Even so, the price ceiling according to ČEZ has recently started to be abused by some fraudulent traders. According to the company, they approach customers saying that they will not receive state support without signing the offered documents. “But instead, the customer will get to sign a contract with a new supplier, which is less advantageous for him compared to the current contract,” the company said. According to her, some fraudsters pose as employees of state authorities or ČEZ.

“In recent weeks, customers have been alerting us to the increased activity of door-to-door fraudsters with energy, from whom there has been more calm recently. But now, unfortunately, they have found new tricks and are abusing government ceilings to force especially seniors and other vulnerable customers to sign contracts,” he said CEO of ČEZ Prodej Tomáš Kadlec.

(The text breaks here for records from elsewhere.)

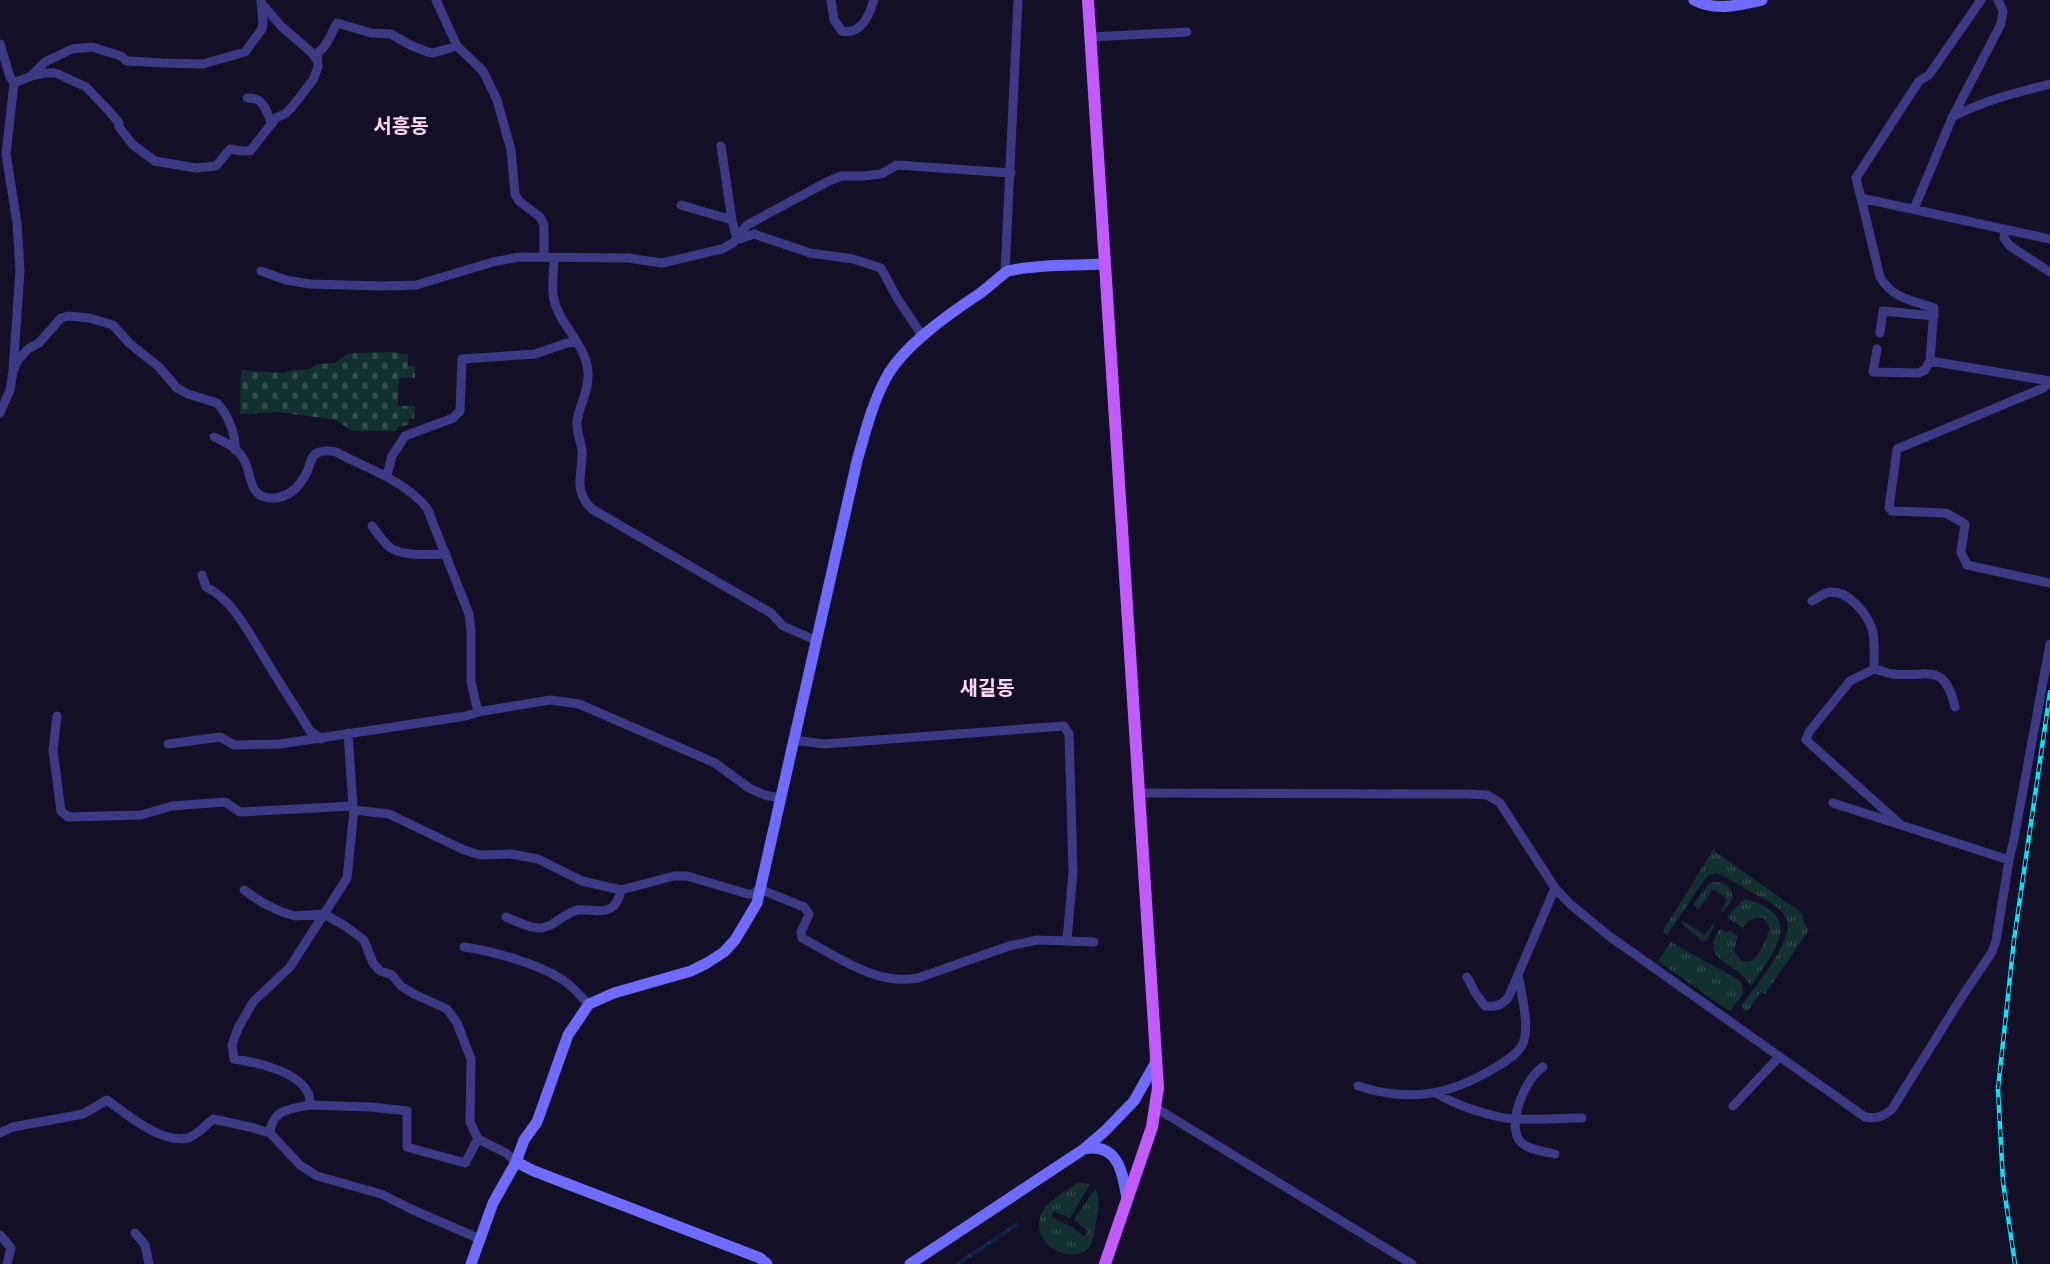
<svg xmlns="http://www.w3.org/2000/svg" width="2050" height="1264" font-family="Figtree,'Noto Sans KR',sans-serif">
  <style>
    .grass { fill: url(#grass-tufts) }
    .cemetery { fill: url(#cemetery-stones) }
    .water { fill: url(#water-waves) }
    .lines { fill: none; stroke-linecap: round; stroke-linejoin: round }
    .street { stroke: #3d3a85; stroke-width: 9 }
    .secondary { stroke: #6f6bff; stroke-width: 11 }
    .primary { stroke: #c25bff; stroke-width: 12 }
    .rail-casing { stroke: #00e5ff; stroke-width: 4.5 }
    .rail { stroke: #130f26; stroke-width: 2.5; stroke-dasharray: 8; stroke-linecap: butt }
    .labels { text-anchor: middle; stroke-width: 5; stroke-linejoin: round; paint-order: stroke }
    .quarter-label { font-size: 20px; font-weight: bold; fill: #ffd6f0; stroke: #130f26 }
  </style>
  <defs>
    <pattern id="grass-tufts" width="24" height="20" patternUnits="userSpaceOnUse" patternTransform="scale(1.25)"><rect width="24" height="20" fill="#12302f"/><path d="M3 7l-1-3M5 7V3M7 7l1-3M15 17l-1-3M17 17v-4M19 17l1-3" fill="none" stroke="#344d4e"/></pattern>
    <pattern id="cemetery-stones" width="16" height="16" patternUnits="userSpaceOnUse" patternTransform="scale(1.25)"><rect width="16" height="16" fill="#12302f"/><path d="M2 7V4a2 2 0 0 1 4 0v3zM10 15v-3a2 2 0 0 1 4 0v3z" fill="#344d4e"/></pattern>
    <pattern id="water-waves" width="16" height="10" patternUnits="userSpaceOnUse" patternTransform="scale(1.25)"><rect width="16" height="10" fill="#0c2248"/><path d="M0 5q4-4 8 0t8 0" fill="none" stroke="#2f4163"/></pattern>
  </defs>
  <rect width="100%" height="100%" fill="#130f26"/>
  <!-- grass -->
  <path class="grass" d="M1713,850L1802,913L1804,923L1809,930L1765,994L1761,992L1749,1009L1745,1012L1742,1005C1754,988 1797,937 1786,918C1780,906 1764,899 1753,893C1740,886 1729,878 1716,873L1707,876L1704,880L1667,935L1663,931Z
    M1718,882C1728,884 1732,888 1733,899L1723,912L1721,911L1727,899L1713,889L1699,909L1693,905L1709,883Z
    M1744,899C1807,914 1774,952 1751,986C1748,982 1745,977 1741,974C1725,960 1701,956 1720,929L1727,933L1729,930L1738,936L1734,951L1741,961C1745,961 1749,962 1753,960C1758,957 1770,934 1769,928C1766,911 1749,917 1743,928L1727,917Z
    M1683,921L1705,935L1713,924L1715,925L1707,940L1702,941L1681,923Z
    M1671,942L1739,980L1742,984L1743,994L1731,1010L1726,1009L1658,961Z
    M1077,1183L1090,1184L1070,1218L1054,1211L1051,1217L1072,1227L1084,1236L1088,1231L1075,1221V1218L1095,1189C1101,1199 1098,1211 1096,1223C1095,1231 1093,1246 1085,1251C1060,1264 1026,1236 1044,1209C1050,1201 1068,1189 1077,1183Z"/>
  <!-- cemetery -->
  <path class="cemetery" d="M392,352L408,354V366H415V378H399L398,406H415L414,419H409L408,425L398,427L396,431H352L336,420L278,412L240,414L241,370L283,373L293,370L309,369L318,364L335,363L349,353Z"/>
  <!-- water -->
  <path class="water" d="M1017,1222L1019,1225L961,1264H954Z"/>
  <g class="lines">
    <!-- street -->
    <path class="street" d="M436,0L457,46L483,71L497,100L511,150L515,194L519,201L540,217L544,225V257
      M831,0L834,20L842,31C861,35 869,16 874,0
      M1981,0L1929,75L1919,81L1856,178L1861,198L2050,239
      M261,3L281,26L312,53L316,59
      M1090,37L1187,32
      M0,44L10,77L14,83
      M31,76L45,73H56L86,87L109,111L119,123V127L133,145L155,161L196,168L216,166L230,149L242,151H250L276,118L286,113L292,107L313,80L318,67L317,53C328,46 331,33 337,23L371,33L391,34L412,46L428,52L433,53L457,46
      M247,98C264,97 266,111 272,124
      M1952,117C1986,100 2014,93 2050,84
      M721,146L732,220
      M1861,198L1880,277C1893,299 1911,300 1934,308L1930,361L2050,381
      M681,205L732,220L736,236L740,239L754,234L810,253L853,259L881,268L897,298L923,337
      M1914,209L1952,118L2001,24L2003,11L1998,0
      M2005,229L2004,238L2010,246L2050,272
      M554,258C554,271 551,288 554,300C560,326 587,345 588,373C589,391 580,404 577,421C576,431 581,441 582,451C583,475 572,489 592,509L771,613L783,626L815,640
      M261,271L286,280L310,284L382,286L416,285L493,262L519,257L628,258L662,263L722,249L733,243L747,225L827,182L841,176H863L881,174L897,165L1011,173
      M1005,272L1018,0
      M1880,333L1883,311L1934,316
      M1877,349L1873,372L1918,373L1925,370L1930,361
      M13,371L20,271L17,223L6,154L14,83L31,76L45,62L72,49L92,47L121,56L127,61L162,63L203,64L245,52L262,29L263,24L261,0
      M2050,382L2043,388L1897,449L1889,508L1892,511L1946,513L1965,524L1961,552L1967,565L2050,583
      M0,413L10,390L13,371L18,360L28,349L39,343L61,318L68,316L89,318L113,325L129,343L159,367L177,388L188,394L217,403C228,415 236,434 235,450
      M214,437C225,442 238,448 244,460C252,473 248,497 270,498C289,499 301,485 308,470C310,464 311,456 317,453C323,450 329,450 336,452C367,469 403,479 427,508L469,614L471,630V682L478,712
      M387,475L392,456L405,436L453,418L460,411L462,359L535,354L567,343L576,342
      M372,526C377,532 382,540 387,545C401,558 429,554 446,554
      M202,575L206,587C234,600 251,637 267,662C281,685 296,708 310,731L321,739
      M1812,601C1816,599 1821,595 1826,593C1847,587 1869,615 1873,633C1875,645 1874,657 1874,669
      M57,716L53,750L61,811L68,817L141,815L172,806L225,802L240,812L353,806L354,810L389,814L464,850L480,855L511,854L538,859L582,881L621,890L674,876H687L748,894H753L759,889L804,907L809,914L801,932L802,938C838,957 876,986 918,978L1009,946L1037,940L1094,942
      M348,733L353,806
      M794,740L824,744L1064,726L1069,734L1073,872L1067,940
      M168,744L220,737L234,745L280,744L466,716L478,712L550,700L579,704L715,763L749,788L764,795L780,798
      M1138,793L1468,794L1487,795L1500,803L1555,888L1570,904L1609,936L1865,1117C1877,1119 1883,1117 1892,1109L1963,995L1992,952L1996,941L2009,860L2014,839L2050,644
      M1833,803L2009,860
      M354,810L347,878L290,967L253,1002L238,1028L232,1045L234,1059C255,1062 298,1071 308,1093C310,1096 310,1102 310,1105L371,1107L407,1111V1147L465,1163L478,1139L506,1153L516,1162
      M1900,824L1806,740L1809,732L1850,681L1874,669C1880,670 1886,673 1893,674C1926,678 1944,660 1955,707
      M244,890L263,903L282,912L295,916L324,914L345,926L364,940L373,963L380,971L392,975L401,986L414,994L447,1009L457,1023L471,1059L470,1122L478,1139
      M506,917C516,921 529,928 539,928C554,928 563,913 578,910C587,909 600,913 609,909C616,906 620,897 621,890
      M464,947C493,951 539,964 563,980C573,986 580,997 589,1004
      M1467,977L1476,994L1485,1006C1496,1007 1500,1006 1508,998L1555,888
      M1543,1067C1526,1077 1507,1122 1519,1140C1526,1150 1544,1151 1555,1154
      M1358,1086C1408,1102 1447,1096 1491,1070C1502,1064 1518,1055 1523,1043C1530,1027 1521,991 1518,974
      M1436,1093C1455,1105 1491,1117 1513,1119C1536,1120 1559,1118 1582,1118
      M1733,1106L1779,1057
      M1156,1108L1412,1264
      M0,1133L13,1127L83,1114L107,1100C128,1115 161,1144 188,1138C196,1136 206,1125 213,1119L250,1127L270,1133C272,1109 290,1109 310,1105
      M270,1133L300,1165L317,1176L381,1194L413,1210L480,1239
      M135,1233L145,1245L149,1264
      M0,1235L11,1248L7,1264"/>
    <!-- secondary -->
    <path class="secondary" d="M1694,0C1716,12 1738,5 1762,0
      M1084,1149C1118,1142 1123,1173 1127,1199
      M516,1162L534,1171L760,1258L767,1264
      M471,1264L493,1203L516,1162L524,1140L537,1122L568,1035L589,1004L614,993L691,971L707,963L724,952L735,940L757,903L857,461C865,433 872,404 886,378C903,346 949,314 979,294C984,291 1005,272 1008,271C1037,264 1074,266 1103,264
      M910,1264L1084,1149L1105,1131L1134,1101L1156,1062"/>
    <!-- primary -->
    <path class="primary" d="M1088,0L1158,1088L1152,1127L1105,1264"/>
    <!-- rail casing -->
    <g class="rail-casing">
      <path id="rail" d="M2015,1264L2003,1182L1998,1089L2014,940L2050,692"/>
    </g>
    <!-- rail -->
    <use href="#rail" class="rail"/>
  </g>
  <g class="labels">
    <!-- quarter labels -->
    <g class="quarter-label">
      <text x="401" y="133">서흥동</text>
      <text x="987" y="695">새길동</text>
    </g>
  </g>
</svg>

“The most typical sign of energy fraudsters is the attempt to get the customer to sign the contract as quickly as possible without having time to read it properly. A decent businessman whose offer is really advantageous will let the customer enough time to study it,” Kadlec further pointed out. In similar situations, clients are advised to verify the identity of the employee on the company's helpline.

The Energy Regulatory Office (ERÚ) also recently drew attention to unfair practices of some suppliers. According to the authority, some suppliers threaten consumers to disconnect their electricity or gas supply point after the consumer fails to pay a single deposit. However, according to the office, such a procedure may be in violation of the law, because the violation of the payment obligation should be repeated and should only be threatened when the consumer fails to pay at least two different payments for energy.

The company Pražská energetika (PRE) recently recorded several attempts at so-called phishing, when its clients received fake messages. In them, fraudsters pretending to be PRE fraudulently tried to lure recipients with their access bank details. “We have filed a criminal complaint against an unknown perpetrator and are warning customers about this danger on our website,” said PRE spokesman Karel Hanzelka.

The company E.ON also noted an increase in cases of unfair practices by the so-called energy fraudsters, which also warned against the abuse of price ceilings. “Hundreds of clients contact us every year with requests for help, but we estimate that we won't even find out about most of the attempts that energy scammers implement,” Rudolf Uzlík, head of service processes at E.ON Energie, told ČTK. According to the company, fraudsters pose as E.ON employees and force customers to sign documents that are actually contracts with a new supplier or power of attorney to intermediaries. According to the company, there are also problems with contracts that were concluded on the basis of authorization, often several years or months ago, which some traders or intermediaries are now reselling among themselves and clients are unable to contact them.

A number of energy suppliers started in in recent weeks to offer electricity and gas prices below the government ceiling. Below-ceiling prices have already been announced by suppliers such as E.ON, innogy, MND or Centropol, who have already started offering reduced rates for some tariffs. ČEZ also introduced the new tariff, which, however, expects to reduce prices only from next year.